EXERCISE AIM » Every entry below is to be copied exactly, apart from any picture it holds.
───
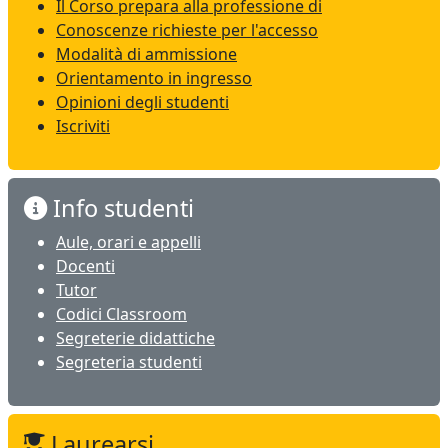
Il Corso prepara alla professione di
Conoscenze richieste per l'accesso
Modalità di ammissione
Orientamento in ingresso
Opinioni degli studenti
Iscriviti
Info studenti
Aule, orari e appelli
Docenti
Tutor
Codici Classroom
Segreterie didattiche
Segreteria studenti
Laurearsi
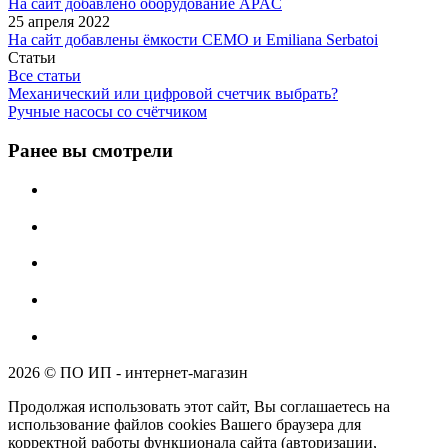
На сайт добавлено оборудование APAC
25 апреля 2022
На сайт добавлены ёмкости CEMO и Emiliana Serbatoi
Статьи
Все статьи
Механический или цифровой счетчик выбрать?
Ручные насосы со счётчиком
Ранее вы смотрели
2026 © ПО ИП - интернет-магазин
Продолжая использовать этот сайт, Вы соглашаетесь на
использование файлов cookies Вашего браузера для
корректной работы функционала сайта (авторизации,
───
RESULT FOR THIS TASK »
Il Corso prepara alla professione di
Conoscenze richieste per l'accesso
Modalità di ammissione
Orientamento in ingresso
Opinioni degli studenti
Iscriviti
Info studenti
Aule, orari e appelli
Docenti
Tutor
Codici Classroom
Segreterie didattiche
Segreteria studenti
Laurearsi
На сайт добавлено оборудование APAC
25 апреля 2022
На сайт добавлены ёмкости CEMO и Emiliana Serbatoi
Статьи
Все статьи
Механический или цифровой счетчик выбрать?
Ручные насосы со счётчиком
Ранее вы смотрели
2026 © ПО ИП - интернет-магазин
Продолжая использовать этот сайт, Вы соглашаетесь на
использование файлов cookies Вашего браузера для
корректной работы функционала сайта (авторизации,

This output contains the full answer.